Correction to headline:

“Why cutting into a gas cylinder that isn’t empty is a bad idea”

Empty ones pose no threat.


Please, do not kick the angry flaming canister.



Gas scrap fever.


rip backhoe


Even “empty” cylinders usually have air in them, which can cause an explosion if you heat the cylinder.


We didn’t need that excavator anyway.


I love the “I’ll just kick this over with the rest of the fire” moment.


Mmm - not sure how high the PSI would be… especially such a large cylinder. And certainly not flammable.

At any rate, drill a hole or remove the valve first.


That happens every time I eat tacos in Tijuana off a street cart vender.

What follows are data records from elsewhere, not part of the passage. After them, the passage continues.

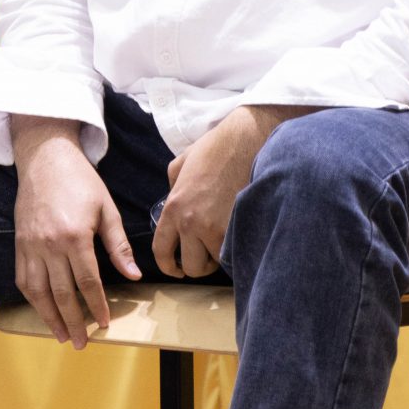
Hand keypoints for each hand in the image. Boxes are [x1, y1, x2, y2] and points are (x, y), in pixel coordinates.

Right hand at [11, 117, 140, 348]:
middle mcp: (49, 245)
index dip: (97, 306)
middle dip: (73, 321)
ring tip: (61, 335)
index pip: (87, 282)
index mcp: (74, 237)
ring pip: (38, 292)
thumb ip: (118, 245)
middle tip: (82, 343)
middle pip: (61, 293)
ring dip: (49, 317)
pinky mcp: (19, 243)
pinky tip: (42, 310)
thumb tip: (134, 276)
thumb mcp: (107, 209)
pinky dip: (32, 299)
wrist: (45, 157)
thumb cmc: (81, 180)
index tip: (104, 324)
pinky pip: (22, 279)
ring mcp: (30, 246)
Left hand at [154, 106, 310, 277]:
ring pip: (214, 265)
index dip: (167, 266)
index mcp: (174, 207)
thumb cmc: (216, 148)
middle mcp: (191, 223)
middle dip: (197, 265)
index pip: (161, 251)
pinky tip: (237, 238)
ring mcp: (215, 228)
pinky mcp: (237, 229)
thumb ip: (172, 188)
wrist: (247, 140)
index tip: (175, 269)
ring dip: (217, 259)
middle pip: (189, 267)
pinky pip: (232, 255)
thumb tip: (174, 202)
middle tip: (205, 253)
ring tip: (223, 243)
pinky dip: (234, 252)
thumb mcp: (181, 164)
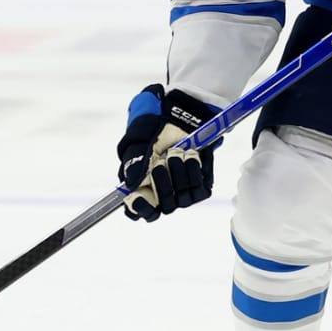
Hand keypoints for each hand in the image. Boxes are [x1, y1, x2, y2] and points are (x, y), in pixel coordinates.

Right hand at [117, 85, 215, 221]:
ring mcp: (182, 193)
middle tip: (160, 162)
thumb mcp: (139, 143)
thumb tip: (130, 185)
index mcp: (142, 188)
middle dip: (162, 183)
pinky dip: (195, 170)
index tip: (138, 197)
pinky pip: (200, 189)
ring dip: (179, 173)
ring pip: (182, 199)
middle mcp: (162, 195)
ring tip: (176, 152)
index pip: (138, 212)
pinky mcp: (201, 186)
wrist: (180, 119)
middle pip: (164, 206)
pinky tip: (191, 155)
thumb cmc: (155, 132)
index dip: (139, 209)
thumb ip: (133, 164)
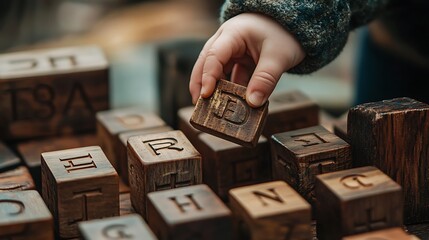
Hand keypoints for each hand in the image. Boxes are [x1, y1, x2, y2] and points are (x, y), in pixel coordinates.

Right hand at [189, 13, 305, 106]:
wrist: (296, 24)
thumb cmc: (285, 33)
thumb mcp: (278, 57)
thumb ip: (266, 80)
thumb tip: (253, 103)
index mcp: (233, 33)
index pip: (214, 56)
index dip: (208, 76)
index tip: (206, 95)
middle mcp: (226, 41)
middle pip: (206, 63)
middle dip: (200, 84)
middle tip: (199, 106)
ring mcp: (232, 51)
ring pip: (217, 71)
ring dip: (216, 89)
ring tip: (213, 108)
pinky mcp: (239, 60)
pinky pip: (231, 76)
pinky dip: (231, 89)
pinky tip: (233, 103)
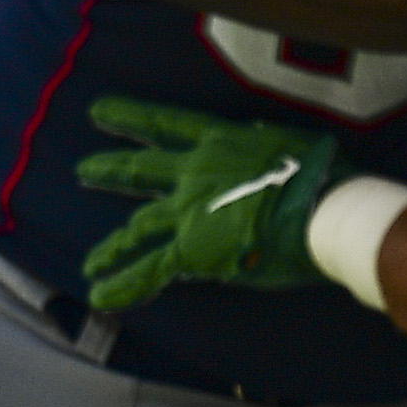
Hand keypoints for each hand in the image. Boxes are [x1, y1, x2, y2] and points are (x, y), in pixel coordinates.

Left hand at [74, 98, 341, 309]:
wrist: (320, 207)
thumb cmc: (323, 174)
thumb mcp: (289, 143)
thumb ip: (264, 151)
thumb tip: (264, 157)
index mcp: (220, 141)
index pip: (166, 124)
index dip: (130, 117)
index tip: (97, 111)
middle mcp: (194, 173)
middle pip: (141, 170)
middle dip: (109, 170)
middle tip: (83, 169)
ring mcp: (188, 211)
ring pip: (137, 226)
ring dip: (111, 246)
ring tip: (90, 262)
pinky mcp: (192, 249)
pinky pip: (149, 270)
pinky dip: (123, 285)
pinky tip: (99, 295)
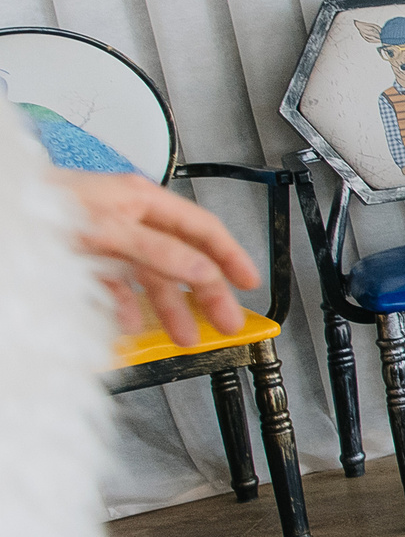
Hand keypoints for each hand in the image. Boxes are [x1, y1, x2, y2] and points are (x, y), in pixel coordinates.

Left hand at [52, 171, 259, 345]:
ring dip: (170, 309)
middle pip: (180, 258)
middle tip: (225, 322)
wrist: (0, 222)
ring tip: (185, 336)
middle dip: (206, 294)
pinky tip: (135, 326)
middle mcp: (126, 218)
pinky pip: (117, 286)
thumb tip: (201, 272)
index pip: (200, 231)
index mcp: (139, 200)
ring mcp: (105, 240)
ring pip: (151, 277)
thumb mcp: (113, 231)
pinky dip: (128, 308)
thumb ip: (159, 253)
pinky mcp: (84, 259)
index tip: (248, 284)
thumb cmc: (43, 207)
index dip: (229, 258)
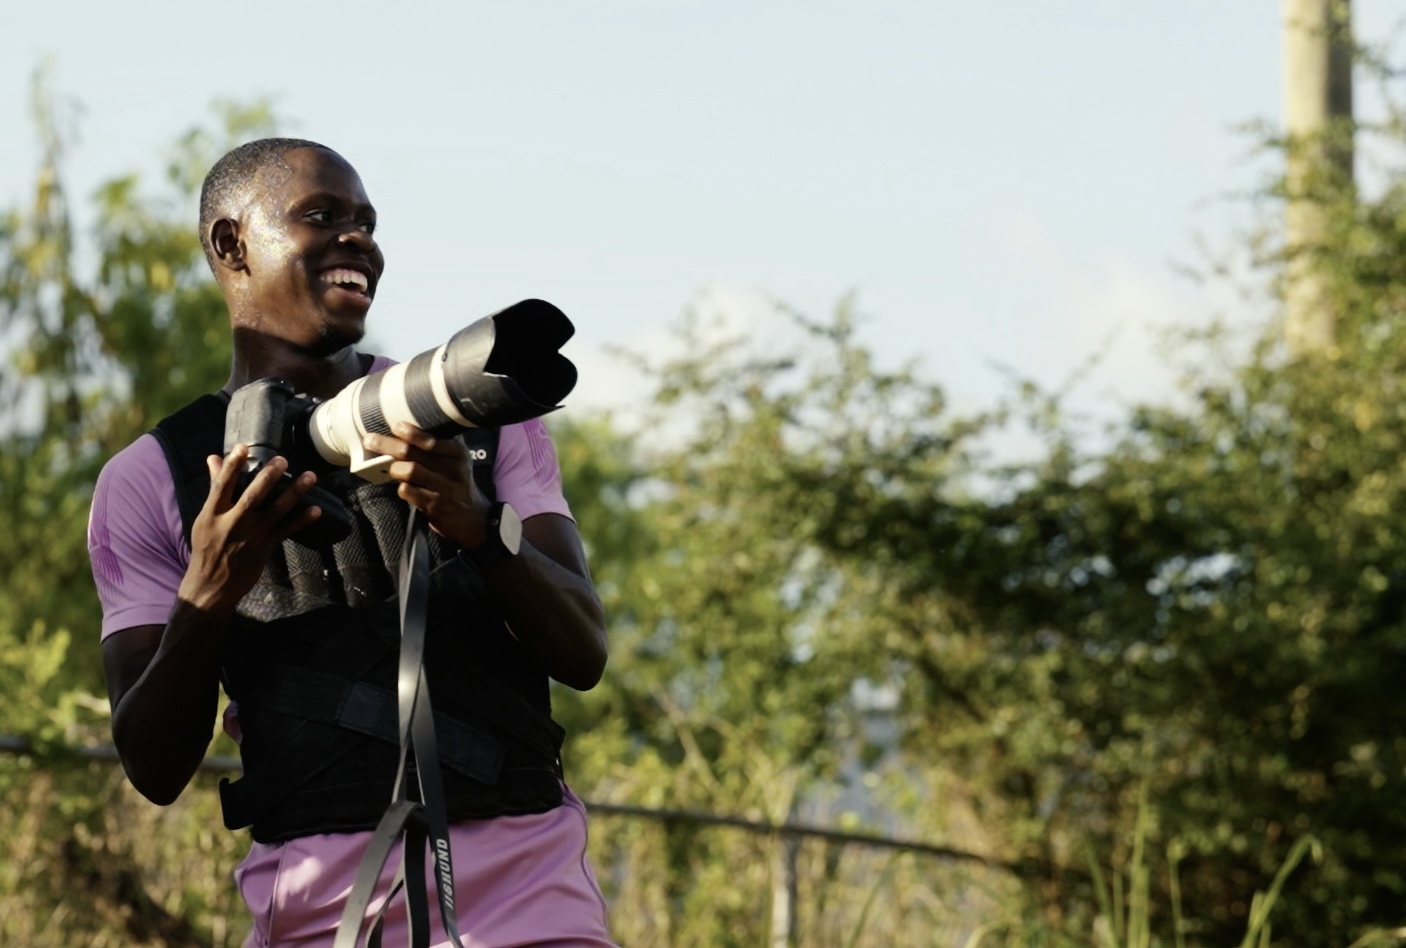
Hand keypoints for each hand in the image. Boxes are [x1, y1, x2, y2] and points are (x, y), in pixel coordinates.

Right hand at [178, 444, 322, 611]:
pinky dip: (302, 520)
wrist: (210, 586)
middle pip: (252, 496)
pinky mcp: (265, 548)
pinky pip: (287, 530)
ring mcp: (251, 536)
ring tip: (310, 476)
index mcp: (212, 514)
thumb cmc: (207, 547)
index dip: (231, 466)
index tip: (243, 448)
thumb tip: (213, 458)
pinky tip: (316, 509)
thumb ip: (215, 488)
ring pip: (276, 511)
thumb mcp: (205, 518)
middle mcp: (232, 523)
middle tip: (283, 460)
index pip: (221, 485)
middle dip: (268, 478)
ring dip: (294, 493)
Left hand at [362, 422, 490, 548]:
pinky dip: (401, 487)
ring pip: (409, 471)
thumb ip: (439, 443)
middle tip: (370, 440)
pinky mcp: (434, 505)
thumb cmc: (455, 481)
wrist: (470, 516)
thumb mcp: (456, 459)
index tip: (396, 426)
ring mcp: (443, 488)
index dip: (411, 432)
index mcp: (457, 452)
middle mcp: (452, 468)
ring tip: (390, 467)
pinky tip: (403, 486)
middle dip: (388, 445)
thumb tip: (406, 426)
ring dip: (394, 468)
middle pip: (413, 453)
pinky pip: (408, 491)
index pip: (432, 440)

Someone told the ‘New Guy’ to cut it open. Now they need a new “New Guy”.


That escalated quickly.

Another addition to my list of bad ideas.


This is why we have labels warning us against otherwise completely obviously bad ideas.


If you must cut into any container that ever held anything that could be considered flammable, the best way to assure your safety and the safety of others around you is to open it using normal methods (wrench!) and fill it with water. Oils, fuels, etc float to the top and are lost in this process, gasses leave the container. If possible wait awhile, then drain enough water to do the work required, leaving the container open so pressure doesn’t build during cutting.

Even then don’t cut in an enclosed area, keep the surrounding area clear of people, flammable items, and keep another person on watch with an appropriately rated (ABC if you don’t know) fire extinguisher handy.